* _Activity_:
Rewrite all of the items, replacing "series" with "data series" everywhere and keeping everything else the same. Omit the pictures from your answer.

Figure understanding items
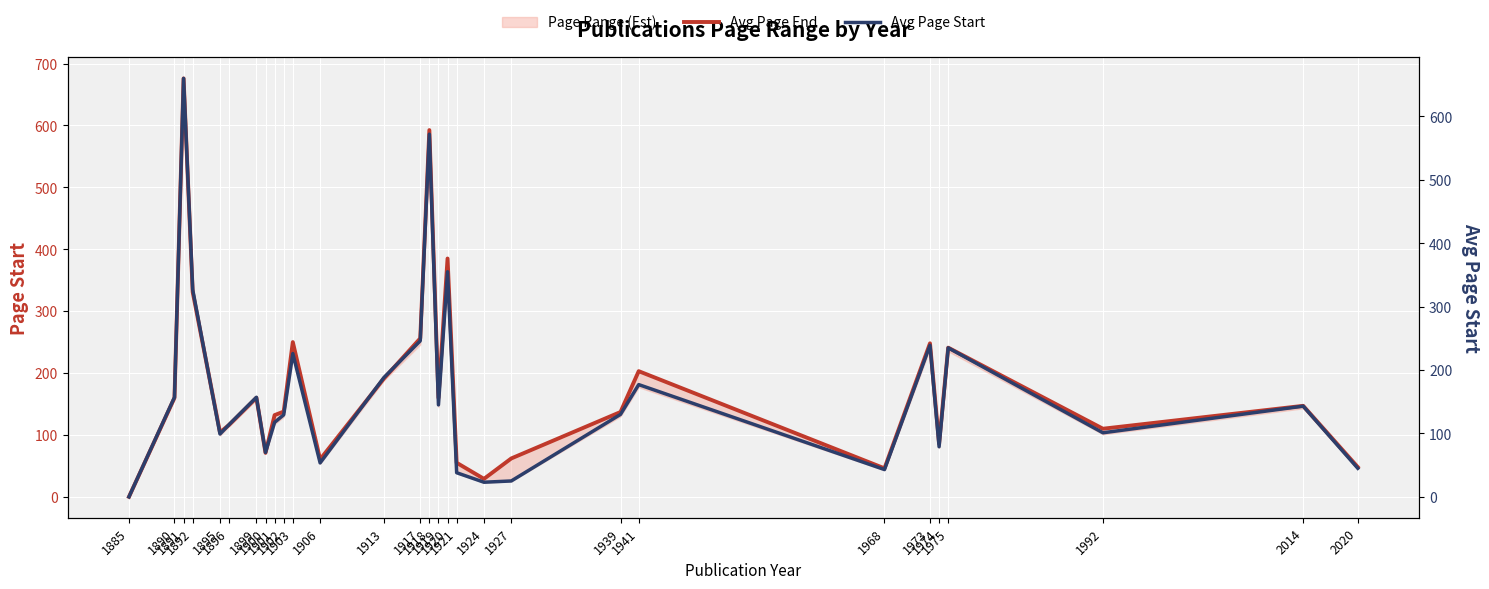

The value of Avg Page Start at 2020 is 62.5. True or false?

False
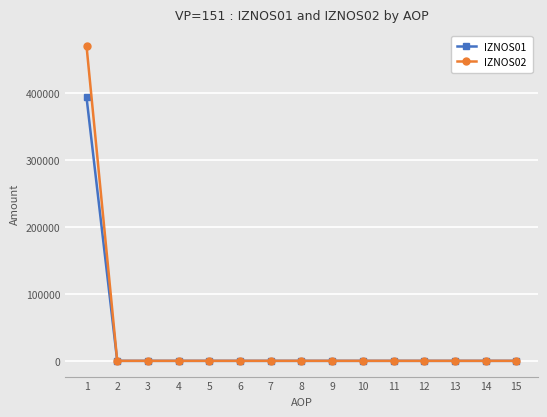

At which category is the sum across all series the highest?

1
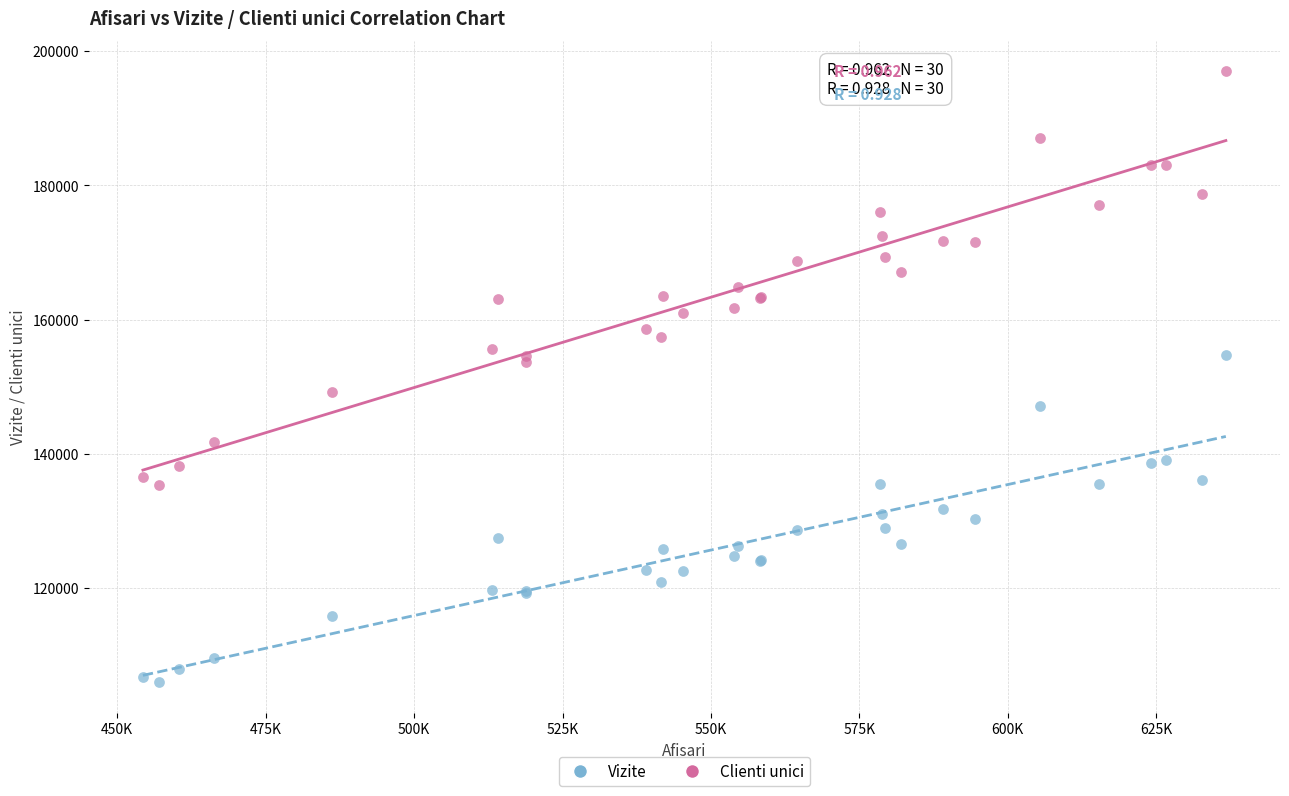

What are all the series names shown in the legend?

Vizite, Clienti unici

* _Problem solution_:
The value of Avg Page Start at 2020 is 62.5. True or false?

False

At which category is the sum across all data series the highest?

1

What are all the data series names shown in the legend?

Vizite, Clienti unici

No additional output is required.